We will continue to provide updates as we progress towards commencing the study in June 2022 with results due before the end of the year. We are looking forward to receiving the broad spectrum of data from this study, given that it will be completed both intradermally and intravenously, thus maximizing the data package that can be shared with any potential pharma or biotech licensing partner.”
More Information on influenza and POLB 001
The threat of influenza is significant, with cases at their highest globally since the COVID-19 pandemic. Influenza affects 1 in 8 of the global population and causes 500,000 deaths each year. In cases of severe influenza, the body produces an over-heightened immune response that can cause more damage to the body than the virus itself.
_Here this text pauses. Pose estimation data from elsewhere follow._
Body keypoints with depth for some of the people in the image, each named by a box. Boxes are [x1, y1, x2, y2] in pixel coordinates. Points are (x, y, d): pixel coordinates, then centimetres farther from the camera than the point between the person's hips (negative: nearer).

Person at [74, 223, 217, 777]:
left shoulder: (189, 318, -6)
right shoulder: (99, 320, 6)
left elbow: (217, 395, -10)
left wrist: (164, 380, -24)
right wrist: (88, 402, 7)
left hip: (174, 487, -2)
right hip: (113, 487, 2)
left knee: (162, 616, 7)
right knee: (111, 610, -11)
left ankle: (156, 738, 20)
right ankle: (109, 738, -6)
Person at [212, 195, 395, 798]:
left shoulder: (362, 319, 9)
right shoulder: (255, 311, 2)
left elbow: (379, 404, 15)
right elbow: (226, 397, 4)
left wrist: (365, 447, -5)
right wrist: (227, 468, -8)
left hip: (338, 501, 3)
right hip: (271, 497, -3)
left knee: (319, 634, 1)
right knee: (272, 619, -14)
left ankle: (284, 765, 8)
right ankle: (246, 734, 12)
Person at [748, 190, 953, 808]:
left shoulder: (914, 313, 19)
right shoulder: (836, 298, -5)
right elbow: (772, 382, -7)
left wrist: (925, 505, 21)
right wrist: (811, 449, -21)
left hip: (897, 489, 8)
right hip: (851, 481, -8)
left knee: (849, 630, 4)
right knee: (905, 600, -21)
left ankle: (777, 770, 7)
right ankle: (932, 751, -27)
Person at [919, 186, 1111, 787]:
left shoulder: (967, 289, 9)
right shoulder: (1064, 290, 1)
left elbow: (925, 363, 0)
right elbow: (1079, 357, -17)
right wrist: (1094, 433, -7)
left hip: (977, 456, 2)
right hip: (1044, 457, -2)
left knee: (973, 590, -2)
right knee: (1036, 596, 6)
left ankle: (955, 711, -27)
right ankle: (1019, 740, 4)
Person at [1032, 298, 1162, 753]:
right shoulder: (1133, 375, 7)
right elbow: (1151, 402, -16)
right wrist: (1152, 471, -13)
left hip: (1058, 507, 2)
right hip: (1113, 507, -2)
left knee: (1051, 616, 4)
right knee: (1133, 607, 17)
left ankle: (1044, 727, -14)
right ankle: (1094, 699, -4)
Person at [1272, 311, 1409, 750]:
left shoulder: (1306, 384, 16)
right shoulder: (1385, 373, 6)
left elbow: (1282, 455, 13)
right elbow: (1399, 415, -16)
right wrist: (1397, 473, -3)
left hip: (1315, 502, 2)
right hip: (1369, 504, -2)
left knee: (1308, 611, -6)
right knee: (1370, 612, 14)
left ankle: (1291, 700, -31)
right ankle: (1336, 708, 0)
POLB 001 was identified using the unique disease progression data available from human challenge trials. Data from human challenge studies are unique in that they track a healthy subject through disease to recovery in carefully controlled and monitored isolation units, collecting samples throughout the course of disease, and vitally collecting matched baseline and follow-up samples before and after infection. By mapping the entire biological process of disease, it provides a platform to help identify promising disease relevant pathways in the pursuit of novel drug targets. The Company is now progressing two artificial intelligence programmes to complete analysis of influenza and Respiratory Syncytial Virus (RSV) data faster and more cost effectively than previously possible.
*Good Manufacturing Practice (GMP) is the regulatory code of standards that a medicine’s manufacturer must meet in its production processes to enable administration to humans.